━━━━━ Document text ━━━━━

Analysis and Visualization of Large Complex Data with Tessera

Spring Research Conference

 

Barret Schloerke

Purdue University

May 25th, 2016

Background

  • Purdue University
    • PhD Candidate in Statistics (4th Year)
    • Dr. William Cleveland and Dr. Ryan Hafen
    • Research in large data visualization using R
    • www.tessera.io
  • Metamarkets.com - 1.5 years
    • San Francisco startup
    • Front end engineer - coffee script / node.js
  • Iowa State University
    • B.S. in Computer Engineering
    • Research in statistical data visualization with R
      • ​Dr. Di Cook, Dr. Hadley Wickham, and Dr. Heike Hofmann

Big Data Deserves a Big Screen

"Big Data"

  • Great buzzword!
    • But imprecise when put to action
  • Needs a floating definition
    • Small Data
      • In memory
    • Medium Data
      • Single machine
    • Large Data
      • Multiple machines

Large and Complex Data

 

  • Large number of records
  • Large number of variables
  • Complex data structures not readily put into tabular form
  • Intricate patterns and dependencies
  • Require complex models and methods of analysis
  • Not i.i.d.!

Often, complex data is more of a challenge than large data, but most large data sets are also complex

(Any / all of the following)

Large Data Computation

  • Computational analysis performance also depends on

    • Computational complexity of methods used
      • Issue for all sizes of data
    • Hardware computing power
      • More machines ≈ more power

Divide and Recombine (D&R)

  • Statistical Approach for High Performance Computing for Data Analysis
  • Specify meaningful, persistent divisions of the data
  • Analytic or visual methods are applied independently to each subset of the divided data in embarrassingly parallel fashion
    • No communication between subsets
  • Results are recombined to yield a statistically valid D&R result for the analytic method
  • plyr "split apply combine" idea, but using multiple machines
    • Dr. Wickham: http://vita.had.co.nz/papers/plyr.pdf

Divide and Recombine

What is Tessera?

  • tessera.io
  • A set high level R interfaces for analyzing complex data
    for small, medium, and large data
  • Powered by statistical methodology of Divide & Recombine
  • Code is simple and consistent regardless of size
  • Provides access to 1000s of statistical, machine learning, and visualization methods
  • Detailed, flexible, scalable visualization with Trelliscope

Tessera Environment

  • User Interface: two R packages, datadr & trelliscope
  • Data Interface: Rhipe
  • Can use many different data back ends: R, Hadoop, Spark, etc.
  • R <-> backend bridges: Rhipe, SparkR, etc.

━━━━━

_Exercise tasks:_
a: Answer these from the Tessera talk:
(i) How long did the speaker work at Metamarkets.com?
(ii) Which data size category is defined by needing multiple machines?
(iii) Which two R packages form the user interface of the Tessera environment?
b: List every person the Tessera talk names with the title "Dr.", counting each person once.
c: Output the part of the Tessera talk that opens with the words containing "Often, complex data" and closes with "and Recombine (D&R)".
The data after this point is separate material from the Tessera talk.

━━━━━ Dataset extract ━━━━━

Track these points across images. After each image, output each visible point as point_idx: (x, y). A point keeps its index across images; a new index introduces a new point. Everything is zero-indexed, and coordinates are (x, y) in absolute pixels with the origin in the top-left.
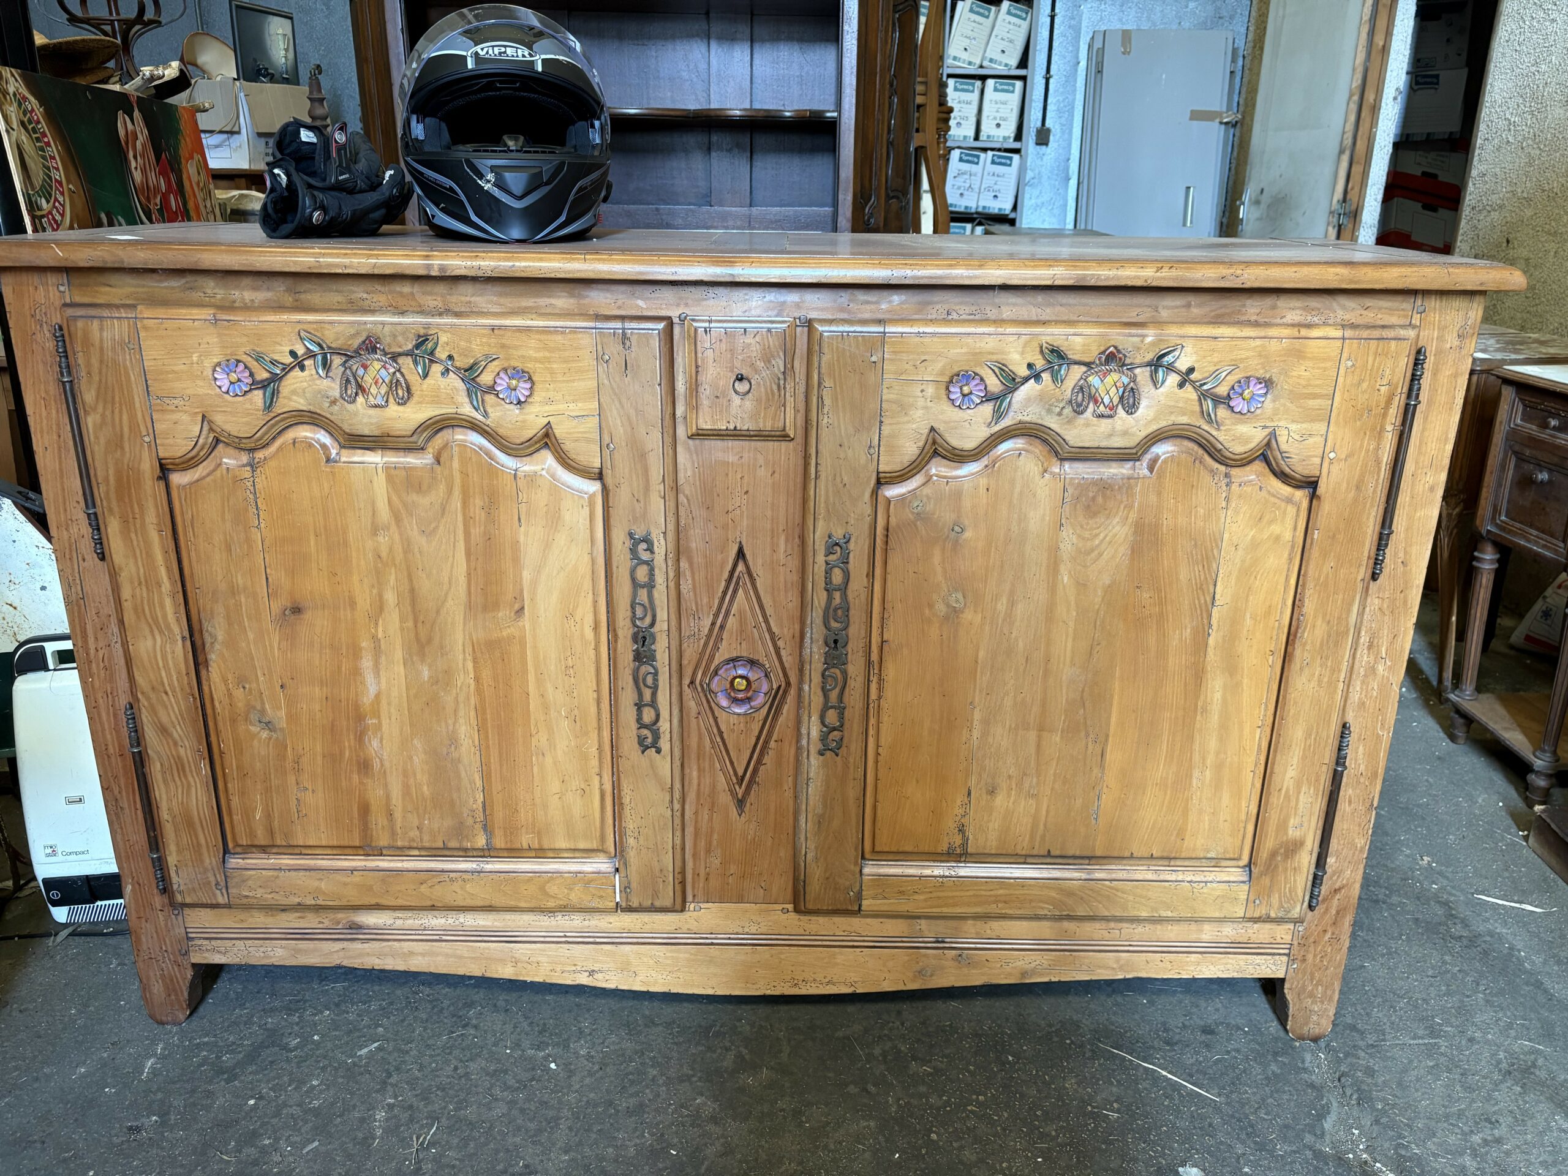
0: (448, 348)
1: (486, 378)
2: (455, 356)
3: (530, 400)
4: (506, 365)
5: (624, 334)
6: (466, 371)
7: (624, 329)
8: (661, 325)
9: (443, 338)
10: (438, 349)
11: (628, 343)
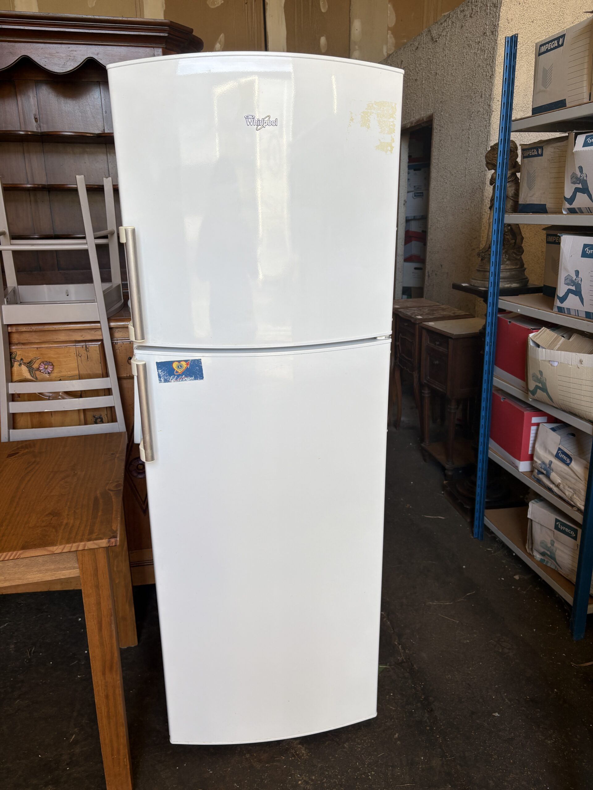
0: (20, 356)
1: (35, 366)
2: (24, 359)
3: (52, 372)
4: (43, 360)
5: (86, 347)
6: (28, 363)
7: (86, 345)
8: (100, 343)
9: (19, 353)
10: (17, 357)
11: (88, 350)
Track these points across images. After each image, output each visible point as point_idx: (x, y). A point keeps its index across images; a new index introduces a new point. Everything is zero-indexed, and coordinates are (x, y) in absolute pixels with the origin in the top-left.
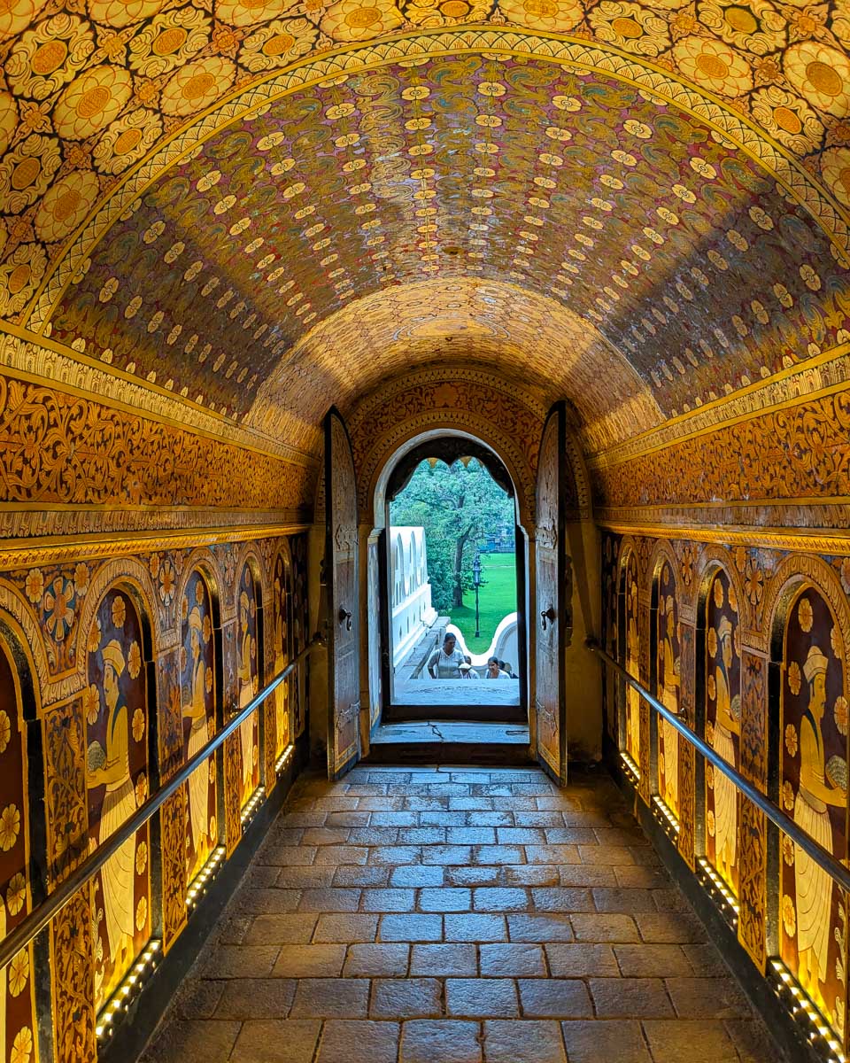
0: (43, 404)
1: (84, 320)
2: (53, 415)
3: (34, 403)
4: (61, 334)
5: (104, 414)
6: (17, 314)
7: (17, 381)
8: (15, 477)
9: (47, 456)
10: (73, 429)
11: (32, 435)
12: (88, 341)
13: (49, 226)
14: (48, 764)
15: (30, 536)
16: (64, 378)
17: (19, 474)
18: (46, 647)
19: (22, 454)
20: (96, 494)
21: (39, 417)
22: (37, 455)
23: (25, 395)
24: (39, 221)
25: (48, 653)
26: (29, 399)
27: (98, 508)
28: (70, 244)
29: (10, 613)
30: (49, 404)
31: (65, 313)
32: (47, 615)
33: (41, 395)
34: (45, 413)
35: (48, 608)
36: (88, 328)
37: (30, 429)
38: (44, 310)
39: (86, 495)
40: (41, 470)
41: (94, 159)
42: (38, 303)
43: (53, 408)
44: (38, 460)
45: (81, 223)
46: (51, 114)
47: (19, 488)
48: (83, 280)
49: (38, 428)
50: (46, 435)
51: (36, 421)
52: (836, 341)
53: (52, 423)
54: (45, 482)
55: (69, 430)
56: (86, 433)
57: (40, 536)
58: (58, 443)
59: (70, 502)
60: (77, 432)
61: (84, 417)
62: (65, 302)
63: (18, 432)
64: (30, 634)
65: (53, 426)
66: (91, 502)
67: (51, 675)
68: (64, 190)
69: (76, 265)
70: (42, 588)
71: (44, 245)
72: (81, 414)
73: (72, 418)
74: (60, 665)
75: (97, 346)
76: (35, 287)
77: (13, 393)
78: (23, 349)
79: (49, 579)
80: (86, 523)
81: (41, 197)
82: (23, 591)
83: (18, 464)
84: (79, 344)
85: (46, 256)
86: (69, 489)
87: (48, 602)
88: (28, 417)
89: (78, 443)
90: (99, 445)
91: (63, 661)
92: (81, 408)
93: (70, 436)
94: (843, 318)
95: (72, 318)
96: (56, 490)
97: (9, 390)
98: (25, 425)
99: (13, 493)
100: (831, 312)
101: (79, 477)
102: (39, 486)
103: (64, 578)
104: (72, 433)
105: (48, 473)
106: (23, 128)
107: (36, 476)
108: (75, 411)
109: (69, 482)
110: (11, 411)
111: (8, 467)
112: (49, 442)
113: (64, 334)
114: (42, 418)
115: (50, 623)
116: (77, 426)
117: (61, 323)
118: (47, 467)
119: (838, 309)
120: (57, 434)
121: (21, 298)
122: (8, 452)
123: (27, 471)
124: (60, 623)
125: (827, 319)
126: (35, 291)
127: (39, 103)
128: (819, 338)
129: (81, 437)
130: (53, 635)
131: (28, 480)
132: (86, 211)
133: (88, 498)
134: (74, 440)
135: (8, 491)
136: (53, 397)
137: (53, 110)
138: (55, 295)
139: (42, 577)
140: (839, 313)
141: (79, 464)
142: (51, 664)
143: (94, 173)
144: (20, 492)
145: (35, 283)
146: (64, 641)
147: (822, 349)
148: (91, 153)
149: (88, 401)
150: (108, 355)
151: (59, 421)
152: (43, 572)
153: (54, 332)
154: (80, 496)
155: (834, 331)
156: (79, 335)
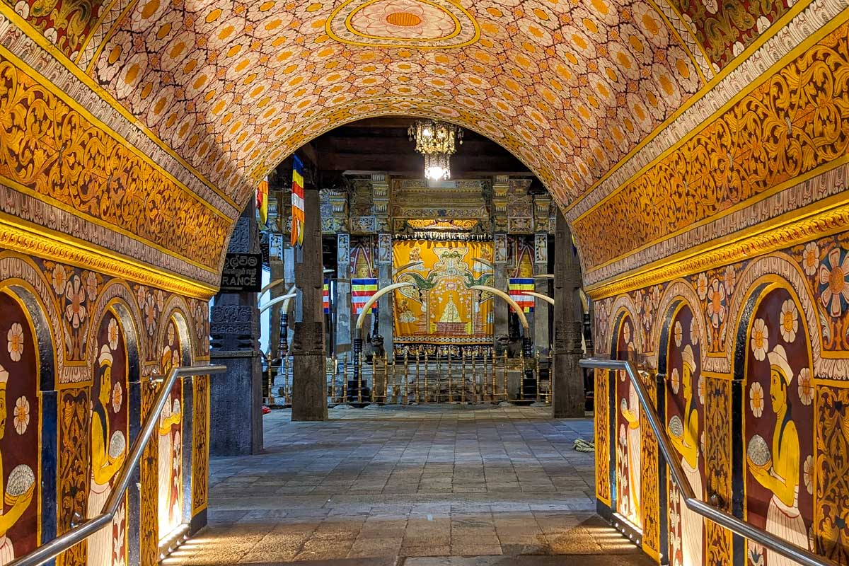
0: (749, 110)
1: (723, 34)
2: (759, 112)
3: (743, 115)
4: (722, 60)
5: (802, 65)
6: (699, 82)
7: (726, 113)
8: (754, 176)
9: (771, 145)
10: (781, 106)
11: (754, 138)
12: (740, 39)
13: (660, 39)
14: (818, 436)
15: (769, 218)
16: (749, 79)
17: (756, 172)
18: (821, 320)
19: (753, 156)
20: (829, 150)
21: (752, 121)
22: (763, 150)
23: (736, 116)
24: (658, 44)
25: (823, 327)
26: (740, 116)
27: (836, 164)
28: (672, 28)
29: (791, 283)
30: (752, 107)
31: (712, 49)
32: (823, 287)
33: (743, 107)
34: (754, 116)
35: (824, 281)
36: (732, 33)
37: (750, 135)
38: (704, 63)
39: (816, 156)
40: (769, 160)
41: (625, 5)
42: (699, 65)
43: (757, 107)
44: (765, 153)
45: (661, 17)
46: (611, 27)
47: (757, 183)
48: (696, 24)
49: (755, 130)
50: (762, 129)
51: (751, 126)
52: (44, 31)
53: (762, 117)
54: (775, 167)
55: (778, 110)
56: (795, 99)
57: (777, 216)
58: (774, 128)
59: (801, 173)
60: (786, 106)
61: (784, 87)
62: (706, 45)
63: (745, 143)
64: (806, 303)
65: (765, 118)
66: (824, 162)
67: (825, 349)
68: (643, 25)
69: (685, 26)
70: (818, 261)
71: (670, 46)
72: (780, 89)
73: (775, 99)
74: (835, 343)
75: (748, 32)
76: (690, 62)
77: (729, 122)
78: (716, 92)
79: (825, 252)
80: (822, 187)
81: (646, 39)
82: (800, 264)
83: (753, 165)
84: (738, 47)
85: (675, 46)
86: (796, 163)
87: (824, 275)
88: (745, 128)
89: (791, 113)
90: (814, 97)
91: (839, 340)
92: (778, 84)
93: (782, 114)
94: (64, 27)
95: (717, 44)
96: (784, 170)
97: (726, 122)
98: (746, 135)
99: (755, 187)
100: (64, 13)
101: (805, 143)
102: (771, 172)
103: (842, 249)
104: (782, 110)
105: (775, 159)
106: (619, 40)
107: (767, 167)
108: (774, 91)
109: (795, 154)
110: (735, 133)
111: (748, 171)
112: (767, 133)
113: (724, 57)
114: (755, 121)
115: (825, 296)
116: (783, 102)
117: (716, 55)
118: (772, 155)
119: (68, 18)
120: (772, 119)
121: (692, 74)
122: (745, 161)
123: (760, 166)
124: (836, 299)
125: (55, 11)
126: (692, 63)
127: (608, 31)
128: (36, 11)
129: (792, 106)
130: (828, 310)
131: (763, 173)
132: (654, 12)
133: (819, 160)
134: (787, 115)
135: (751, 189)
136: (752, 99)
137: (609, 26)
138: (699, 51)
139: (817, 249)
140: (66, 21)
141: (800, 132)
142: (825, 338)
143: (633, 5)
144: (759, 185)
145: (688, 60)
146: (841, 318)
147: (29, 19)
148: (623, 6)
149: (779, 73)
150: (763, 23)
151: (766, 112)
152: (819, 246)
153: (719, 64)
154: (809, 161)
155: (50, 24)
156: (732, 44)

━━━━━

_Responses per task:_
a:
(i) 1.5 years
(ii) Large Data
(iii) datadr and trelliscope

b:
William Cleveland
Ryan Hafen
Di Cook
Hadley Wickham
Heike Hofmann

c:
Often, complex data is more of a challenge than large data, but most large data sets are also complex

(Any / all of the following)

Large Data Computation

  • Computational analysis performance also depends on

    • Computational complexity of methods used
      • Issue for all sizes of data
    • Hardware computing power
      • More machines ≈ more power

Divide and Recombine (D&R)